Nicole overlooking rooftops of Istanbul.

Life After Study Abroad: After my junior year abroad in Istanbul, I returned to UW-Madison to complete my senior year as a biology and botany major. I continued learning Turkish that year, and realized I hadn’t had enough of Turkey. Since I knew the U.S. Department of State ran a student internship program, I applied for the opportunity to use my science background and Turkish language skills in a new context: diplomacy! Awarded the internship, I flew back to Turkey for my ‘super senior’ fall semester in 2013, this time working in the U.S. Embassy in Ankara. There I spent three months working with diplomats and NGOs to identify Turkey’s position on current issues in science, environment, technology, and health.

Having had a taste of science and policy abroad, I returned to academic science at home in late 2013 and graduated in spring of 2014. Next, I turned westward to California to begin a technician position in a microbiology research lab at Stanford University. I spent the next two years pipetting away in the lab, learning all that I could about our inner bacterial ecosystems-the human microbiome- and preparing to apply for graduate school.

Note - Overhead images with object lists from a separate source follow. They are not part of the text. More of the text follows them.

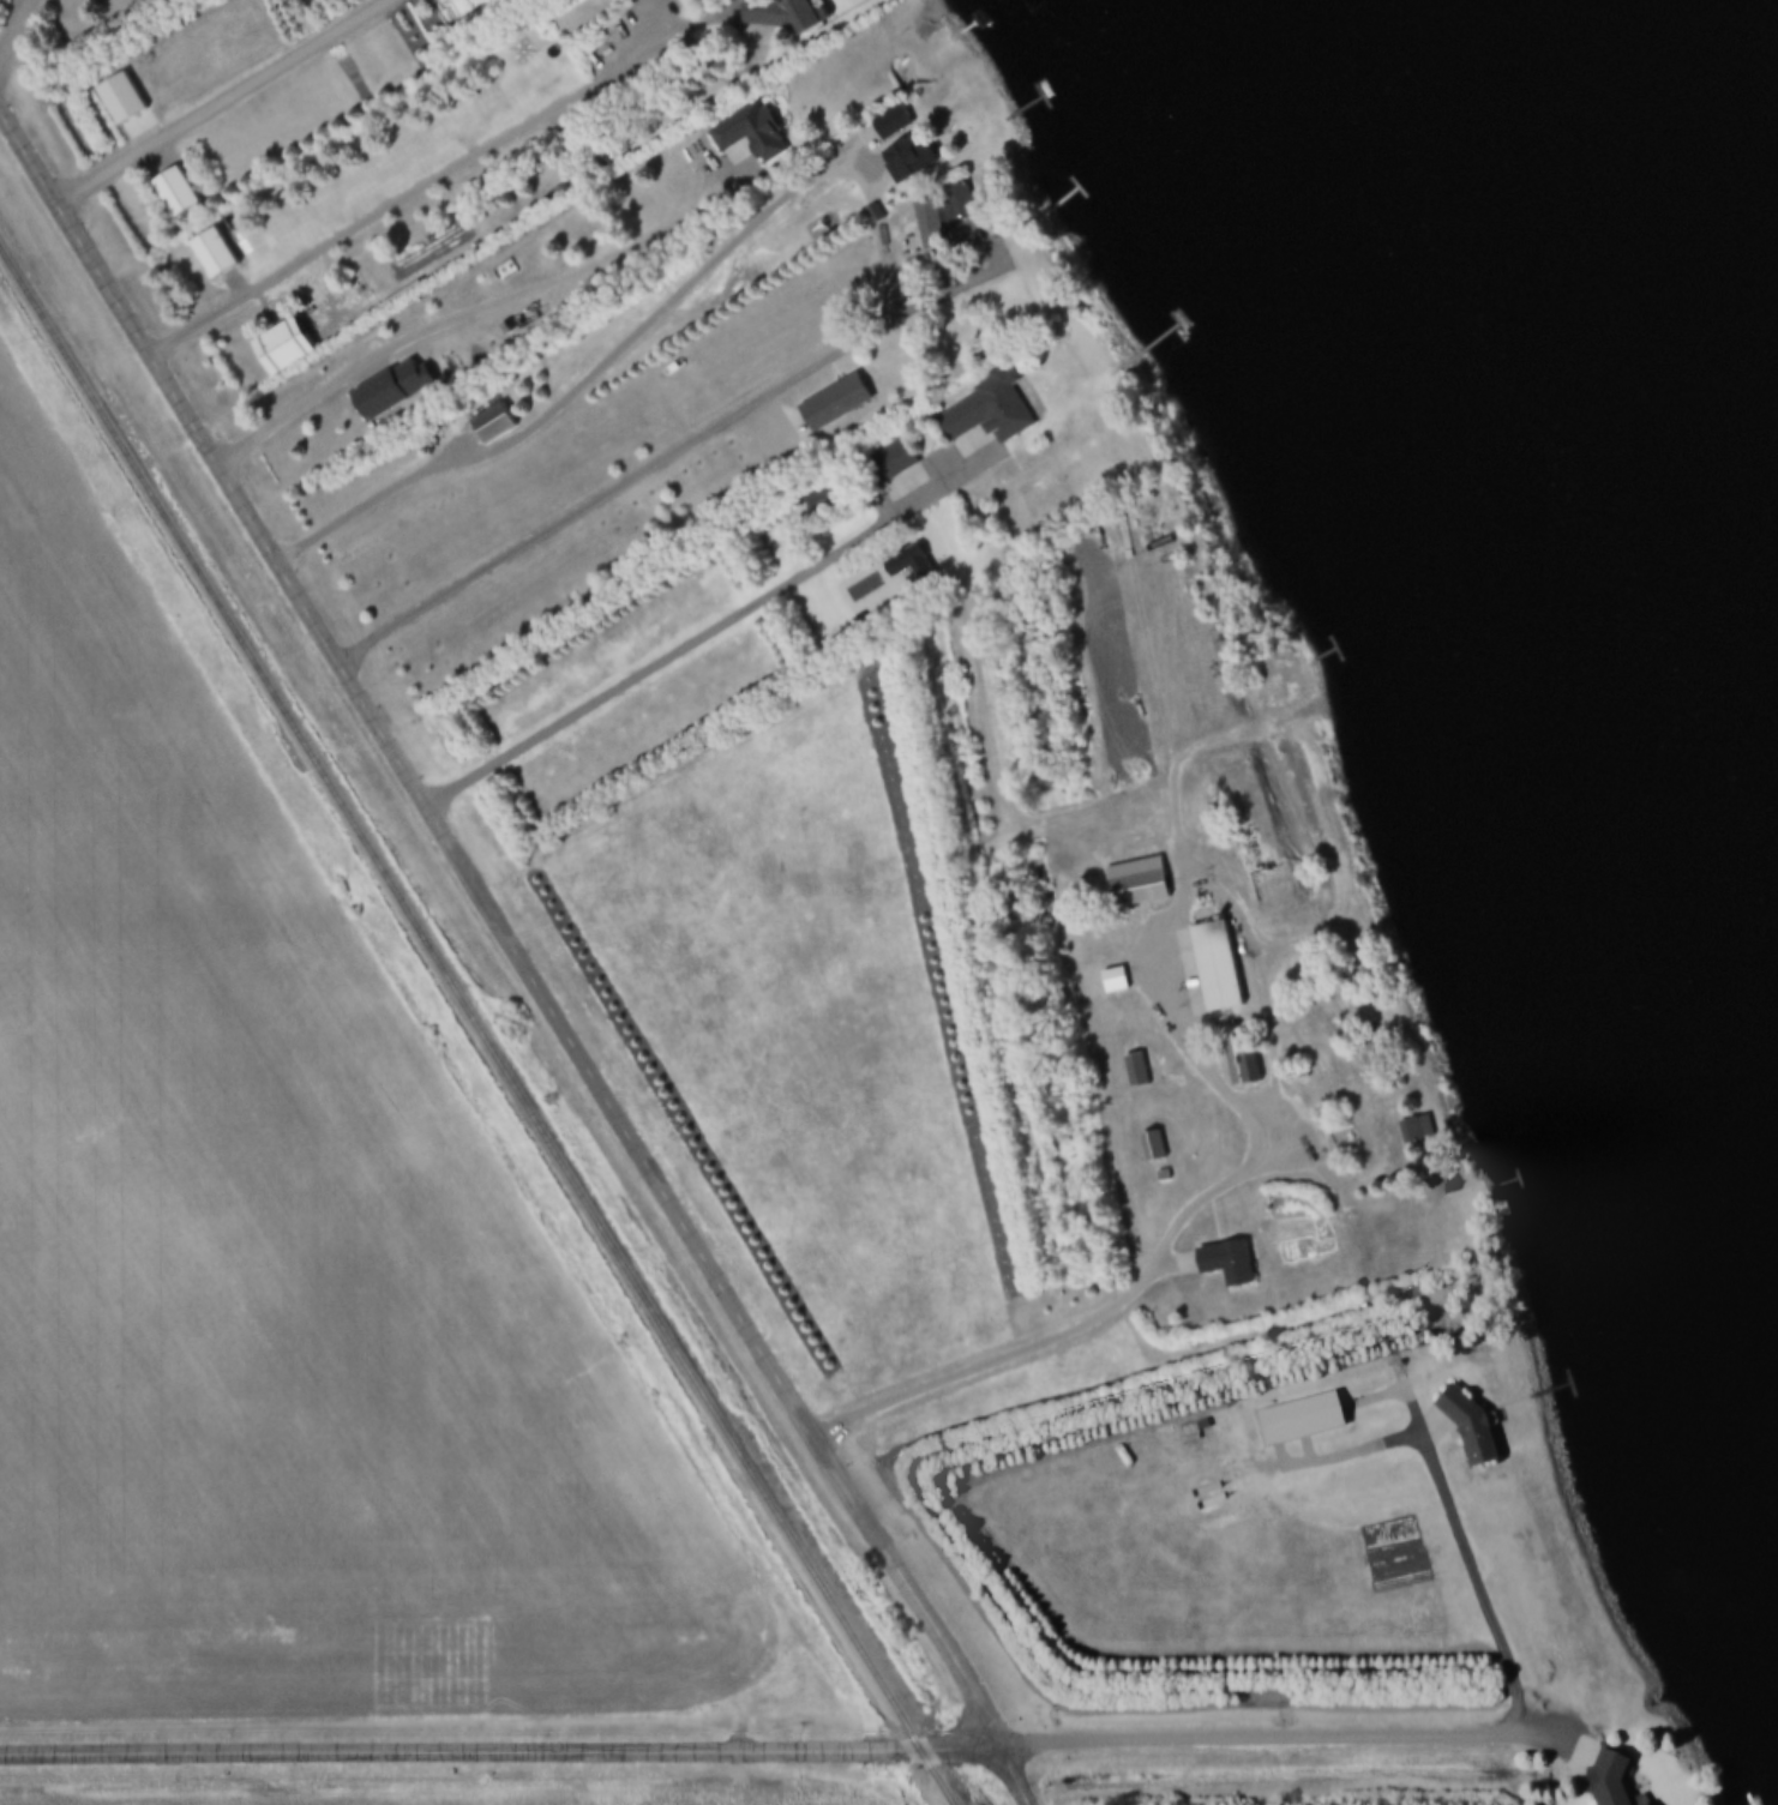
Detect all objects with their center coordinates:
building: (699, 0)
building: (777, 18)
road: (15, 35)
road: (224, 102)
building: (747, 136)
building: (915, 155)
road: (421, 188)
building: (173, 196)
building: (927, 229)
building: (211, 257)
river: (1585, 280)
road: (474, 314)
building: (278, 352)
building: (385, 395)
building: (837, 404)
building: (992, 412)
building: (488, 428)
road: (681, 451)
building: (892, 464)
road: (707, 632)
building: (1142, 890)
road: (501, 929)
road: (1171, 966)
building: (1221, 967)
building: (1116, 981)
railway: (472, 1036)
building: (1245, 1063)
building: (1138, 1072)
building: (1296, 1074)
building: (1418, 1131)
building: (1347, 1141)
building: (1154, 1148)
building: (1230, 1264)
building: (1303, 1418)
building: (1472, 1425)
road: (1258, 1739)
road: (499, 1754)
road: (1015, 1776)
building: (1612, 1782)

As of now (fall 2016), I am a 1st-year PhD student in the Microbiology & Immunology Department at Stanford. I study a bacterium called Helicobacter pylori, a literal stomach bug that leads a dual lifestyle: it’s the leading cause of gastric cancer worldwide, but may also reduce our risk of developing asthma and allergies. My goal for graduate school is to better understand similar human-associated microbes-ones that have an impact on global human health.

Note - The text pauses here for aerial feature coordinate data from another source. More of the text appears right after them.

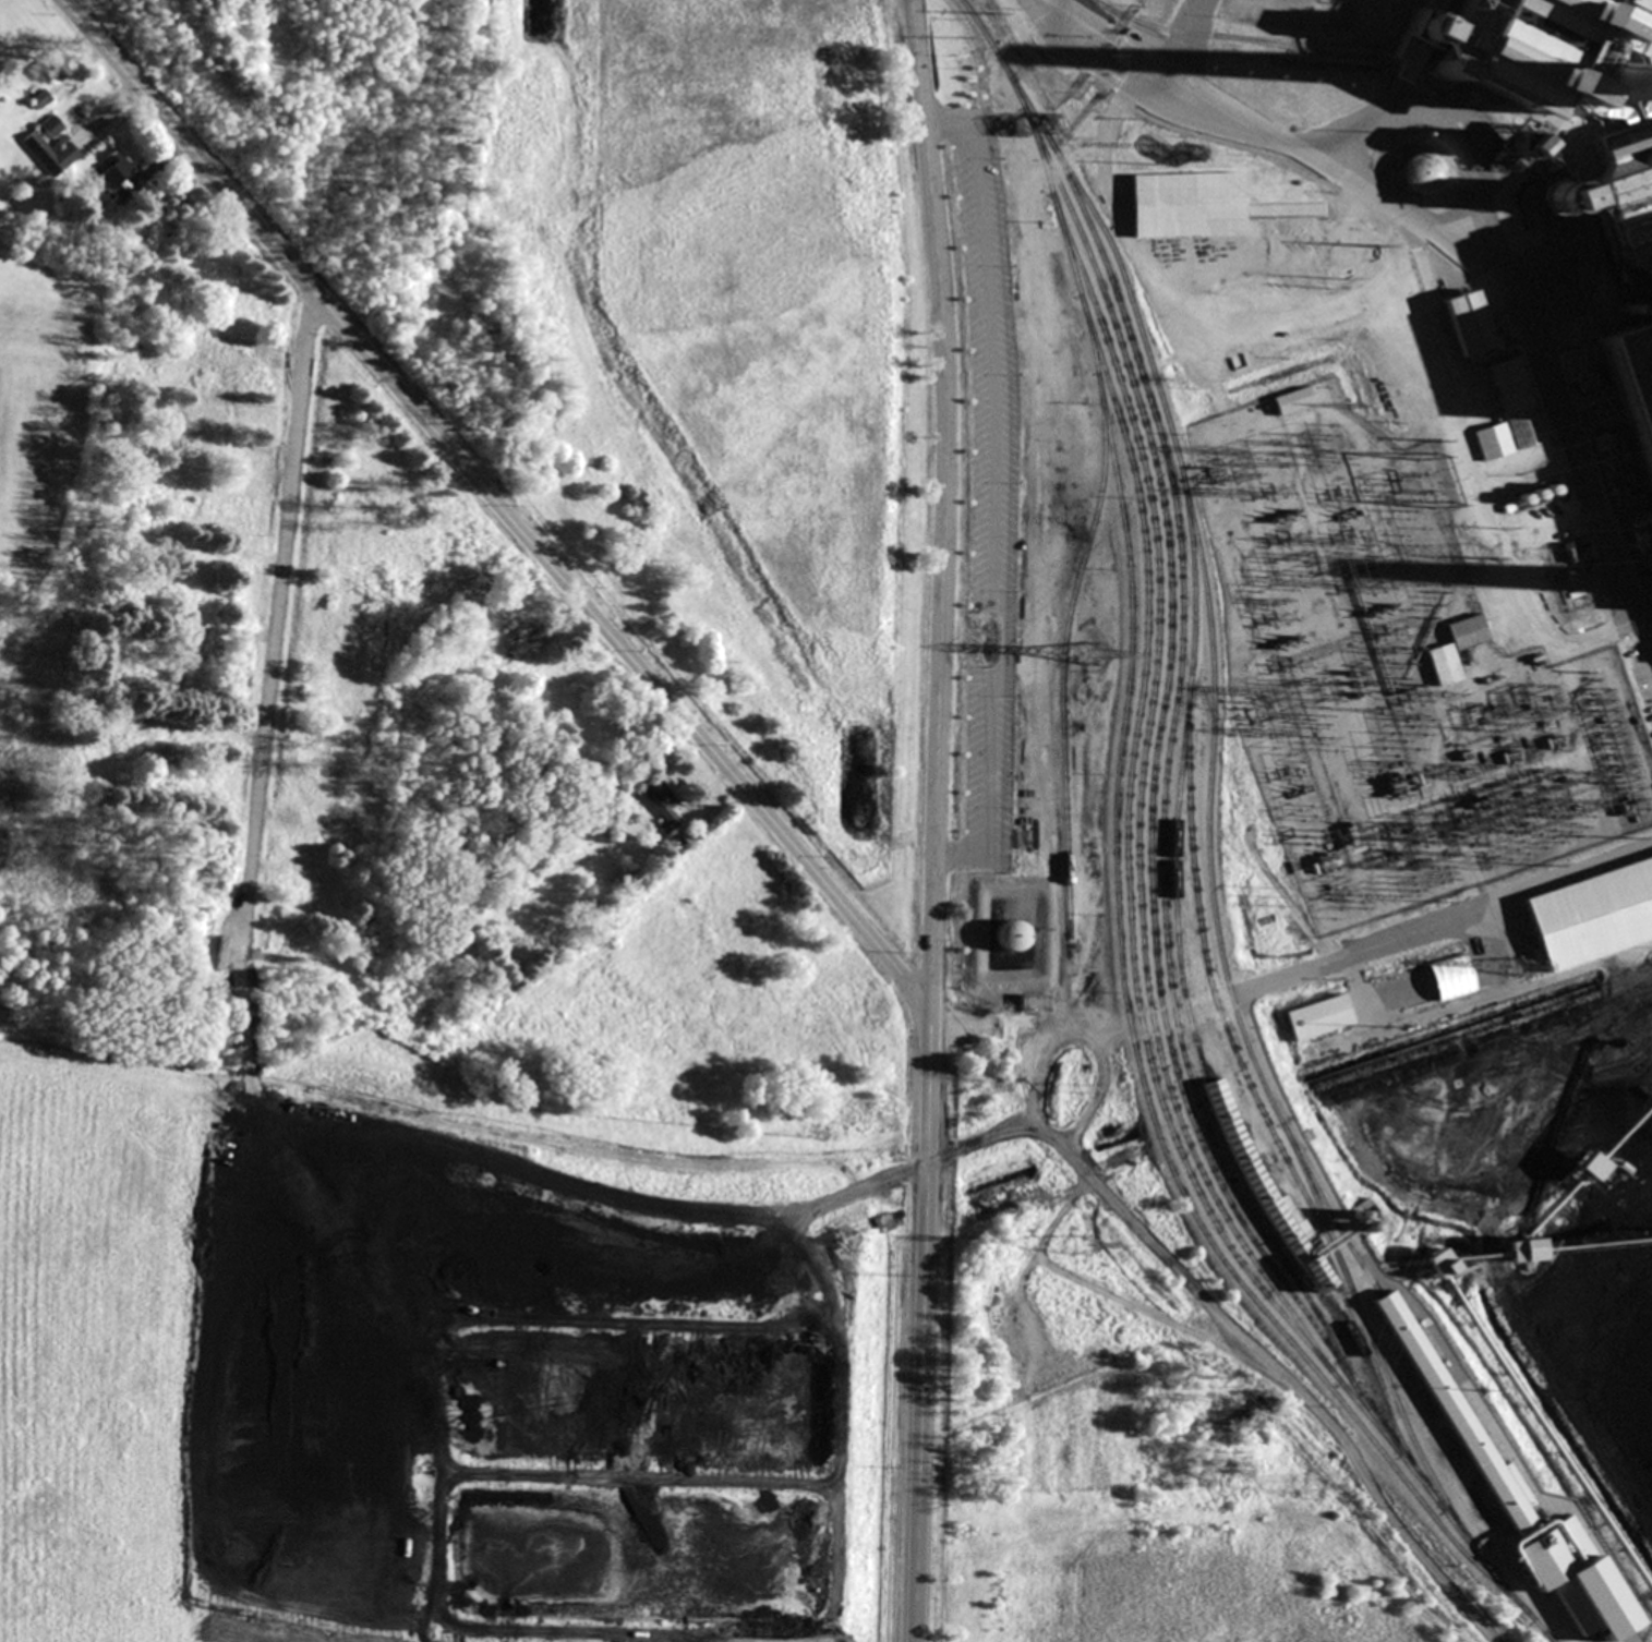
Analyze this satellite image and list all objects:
building: (1503, 5)
building: (1323, 15)
railway: (1235, 36)
building: (643, 42)
building: (1494, 47)
railway: (1300, 48)
building: (1623, 82)
chimney: (1616, 87)
building: (1320, 93)
building: (41, 98)
railway: (1492, 124)
building: (51, 126)
building: (1649, 135)
railway: (1465, 143)
building: (1516, 145)
building: (51, 152)
building: (117, 174)
building: (1420, 175)
building: (1555, 192)
building: (1187, 204)
road: (1455, 258)
building: (1243, 260)
building: (1646, 271)
building: (1355, 283)
building: (1466, 324)
building: (1373, 329)
building: (1392, 369)
building: (1634, 381)
building: (1587, 383)
building: (1407, 397)
building: (1292, 401)
building: (1511, 414)
building: (209, 422)
building: (1531, 497)
road: (497, 505)
road: (276, 622)
building: (1455, 647)
power tower: (1089, 652)
railway: (1062, 661)
power substation: (1390, 672)
railway: (1157, 733)
railway: (1143, 759)
railway: (1164, 781)
building: (663, 803)
road: (937, 820)
power plant: (853, 838)
road: (1562, 870)
railway: (1210, 878)
building: (1589, 917)
building: (1010, 938)
power tower: (1517, 969)
railway: (1134, 988)
building: (1033, 1003)
building: (1319, 1017)
railway: (1128, 1022)
railway: (1231, 1047)
railway: (1226, 1125)
railway: (1316, 1204)
power tower: (1083, 1244)
building: (1451, 1414)
power tower: (1307, 1482)
building: (1571, 1575)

Impact on Life, Goals & Career: More than anything, studying abroad gave me the perspective to understand that my life, my goals, and my interests are a very small slice of everything that’s going on in the world. When I’m stressed, it’s comforting to think that someone somewhere is drinking tea out of little glass cups while playing backgammon, like my Turkish friends and I did in Istanbul when we had down time. It’s also humbling to think that while I worry about my experiments in lab, there are people elsewhere, like the Kurds in Turkey and Iraq, fighting for the right to have a homeland.

Studying abroad also taught me that it’s important to know your values-how far away from your family and friends are you willing to live? Are you willing to devote every waking moment to your career or do you want to have a family/travel/explore the world, and when? After studying abroad, I decided that I want to remain in the United States to be near family, but I also want to address issues- like global health- that help people at home and abroad.

Advice for Returning Students: Don’t underestimate reverse culture shock- it was the hardest part of my study abroad experience, but also the most empowering! I’d spent an entire year away from my friends, building memories in Turkey that they couldn’t share. The hardest part of coming home was rebuilding the relationships and connections that I’d put (mostly) on hold for so long. However, it was also great because it made me think about which parts of my life in Madison were most important- which of my friends I most wanted to see, how important it was to stay in touch with my family, and which parts of my academic career I loved enough to turn into a professional career. All in all, I felt that leaving the U.S. allowed me to come back to it with fresh eyes, and it gave me a fresh take on how I wanted to live my life as a U.S. citizen.